» **DATA SUPPLIED**

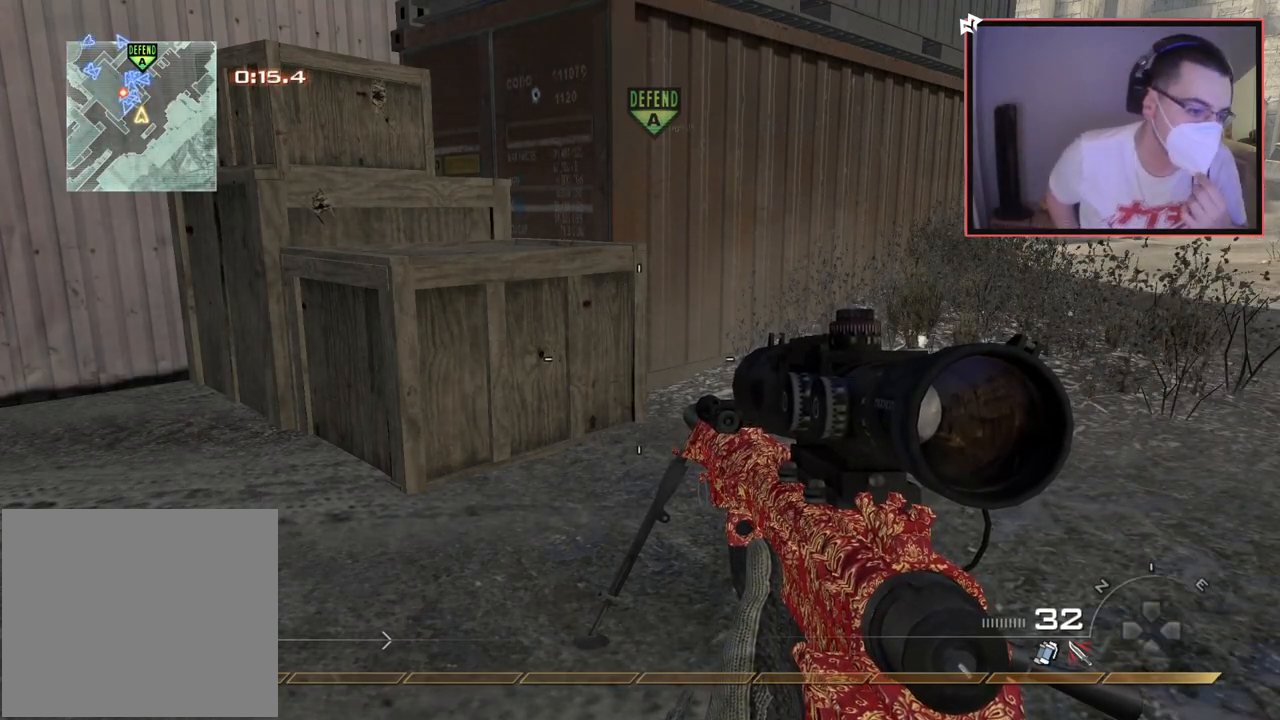
Gameplay with a controller (PlayStation layout); each line is a JSON object with the inputs held at the frame after it. "events" lists button and stick changes between this image and that frame as [ms after this image, input, new state], when the widget could be followed in between.
{"buttons": ["SQUARE", "R2"], "left_stick": "center", "right_stick": "center", "events": [[383, "right_stick", "down"], [433, "right_stick", "center"], [467, "R2", "down"], [467, "SQUARE", "down"]]}
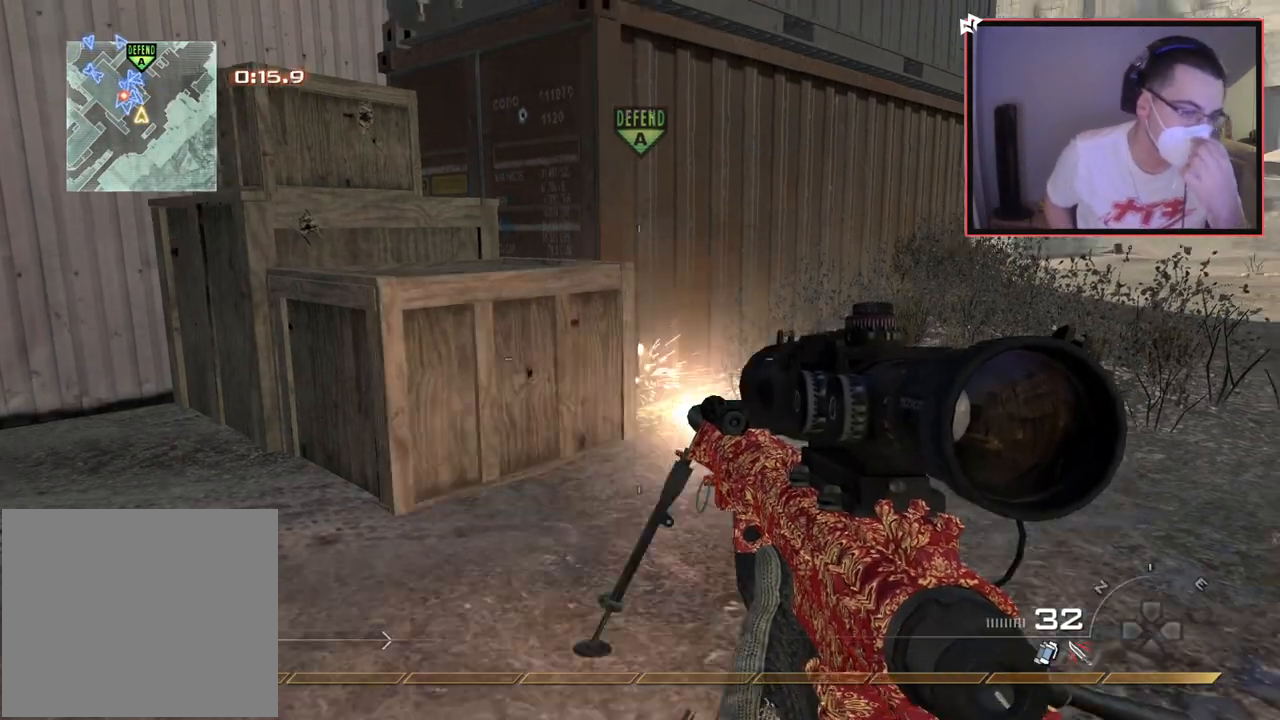
{"buttons": [], "left_stick": "up-right", "right_stick": "center", "events": [[117, "R2", "up"], [117, "SQUARE", "up"], [284, "right_stick", "right"], [451, "left_stick", "up-right"], [467, "right_stick", "center"]]}
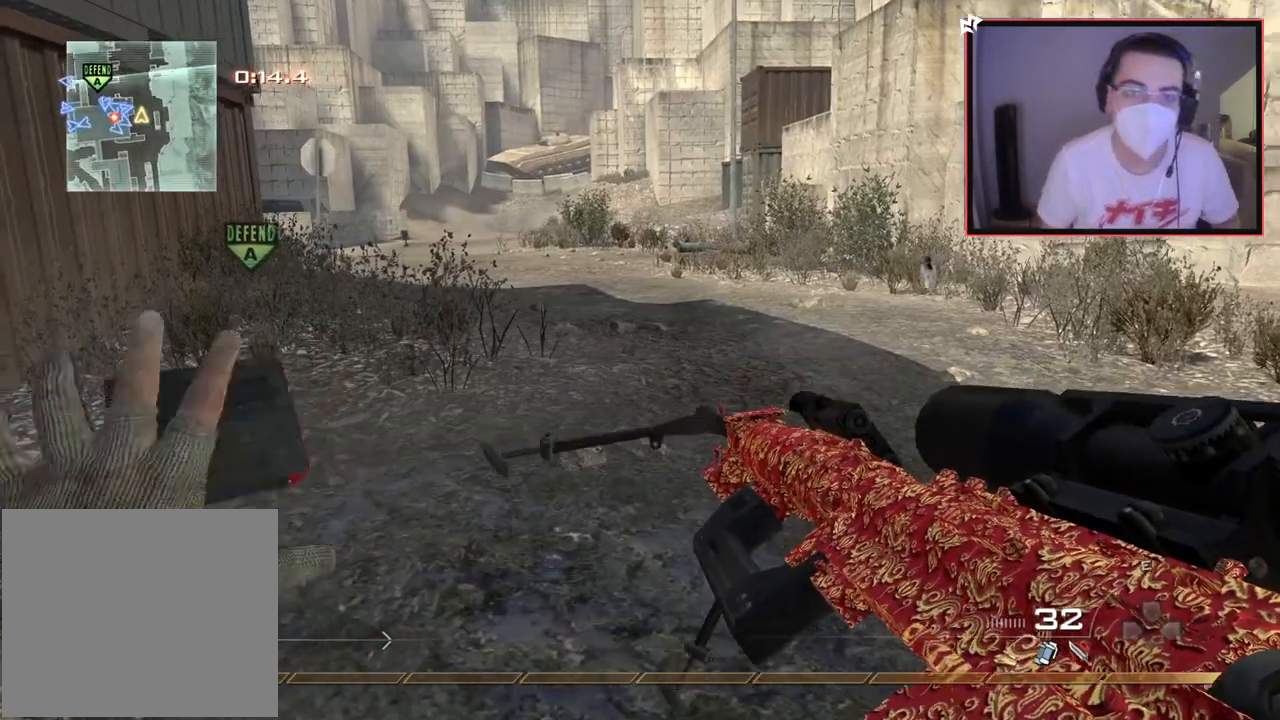
{"buttons": [], "left_stick": "up", "right_stick": "center", "events": [[267, "left_stick", "up"], [267, "right_stick", "up"], [383, "right_stick", "center"]]}
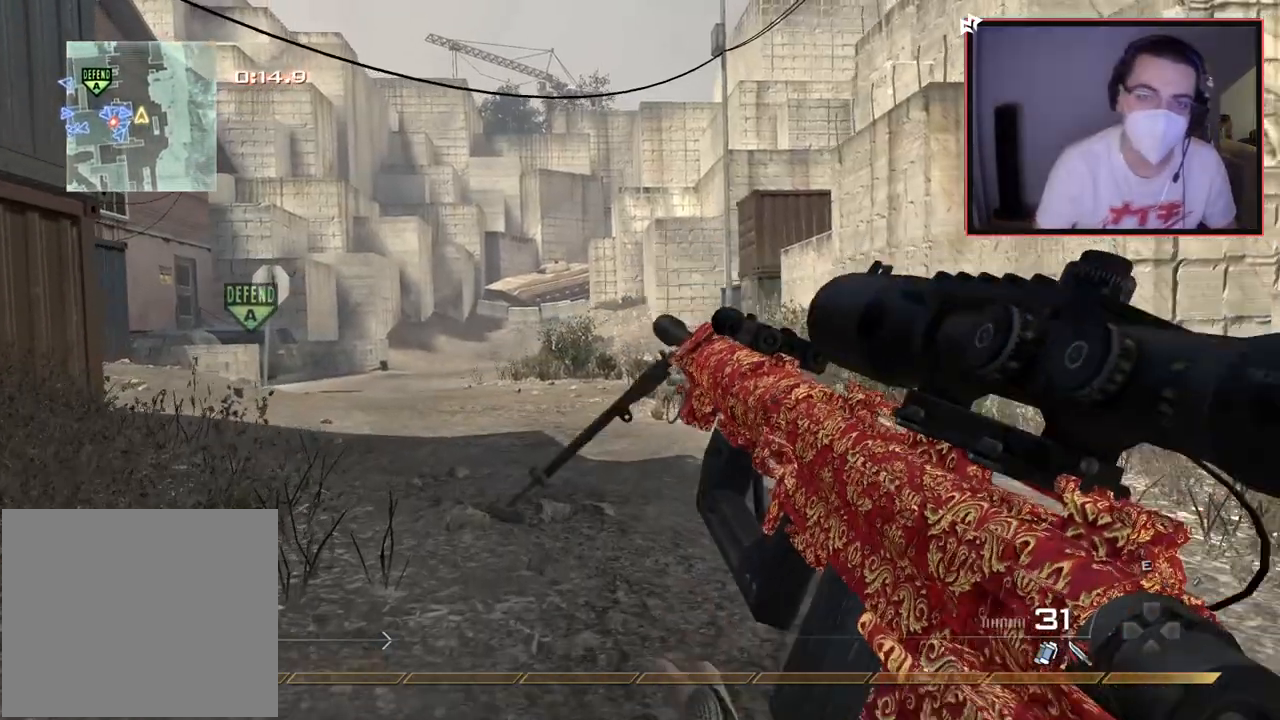
{"buttons": [], "left_stick": "center", "right_stick": "center", "events": [[34, "TRIANGLE", "down"], [100, "L3", "down"], [134, "TRIANGLE", "up"], [217, "L3", "up"], [217, "left_stick", "center"]]}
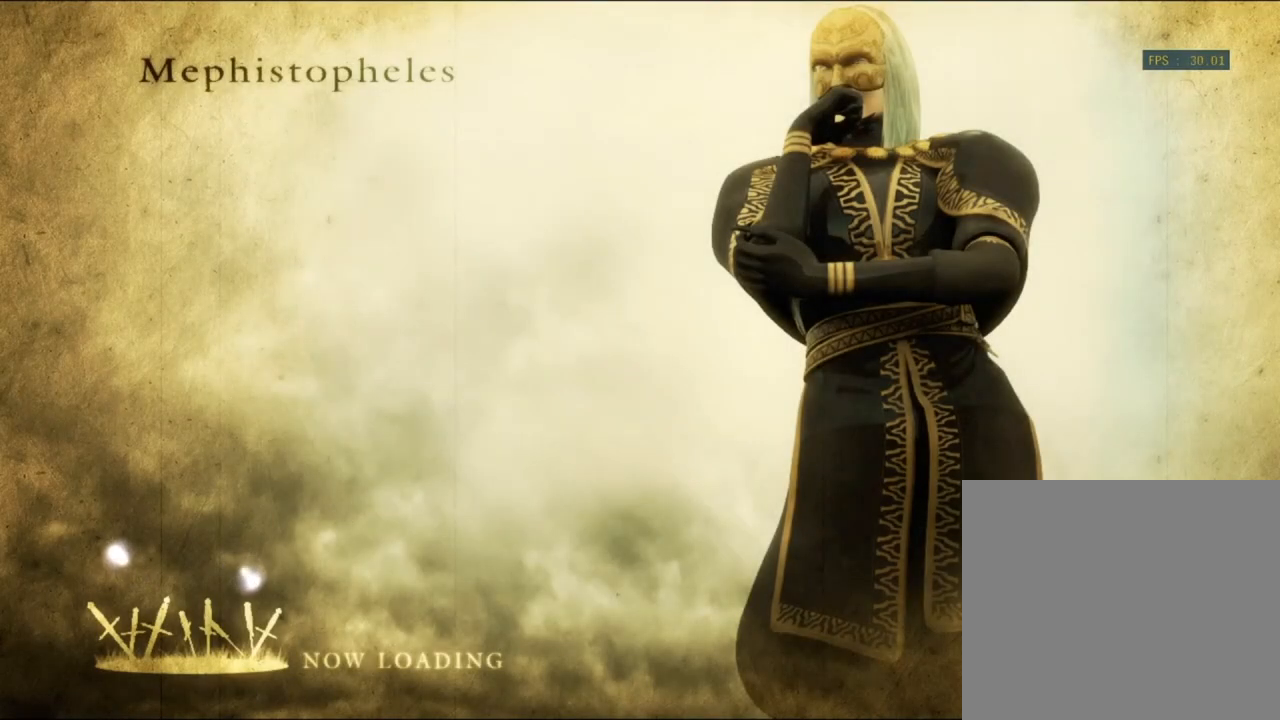
Gameplay with a controller (PlayStation layout); each line is a JSON object with the inputs held at the frame after it. "events" lists button and stick changes between this image and that frame as [ms after this image, input, new state], when the widget could be followed in between.
{"buttons": [], "left_stick": "center", "right_stick": "center", "events": []}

» **WORK TASK**
Pictures aside, reproduce the listing above exactly.

» **RESPONSE TO THIS TASK**
Gameplay with a controller (PlayStation layout); each line is a JSON object with the inputs held at the frame after it. "events" lists button and stick changes between this image and that frame as [ms after this image, input, new state], when the widget could be followed in between.
{"buttons": ["SQUARE", "R2"], "left_stick": "center", "right_stick": "center", "events": [[383, "right_stick", "down"], [433, "right_stick", "center"], [467, "R2", "down"], [467, "SQUARE", "down"]]}
{"buttons": [], "left_stick": "up-right", "right_stick": "center", "events": [[117, "R2", "up"], [117, "SQUARE", "up"], [284, "right_stick", "right"], [451, "left_stick", "up-right"], [467, "right_stick", "center"]]}
{"buttons": [], "left_stick": "up", "right_stick": "center", "events": [[267, "left_stick", "up"], [267, "right_stick", "up"], [383, "right_stick", "center"]]}
{"buttons": [], "left_stick": "center", "right_stick": "center", "events": [[34, "TRIANGLE", "down"], [100, "L3", "down"], [134, "TRIANGLE", "up"], [217, "L3", "up"], [217, "left_stick", "center"]]}
Gameplay with a controller (PlayStation layout); each line is a JSON object with the inputs held at the frame after it. "events" lists button and stick changes between this image and that frame as [ms after this image, input, new state], when the widget could be followed in between.
{"buttons": [], "left_stick": "center", "right_stick": "center", "events": []}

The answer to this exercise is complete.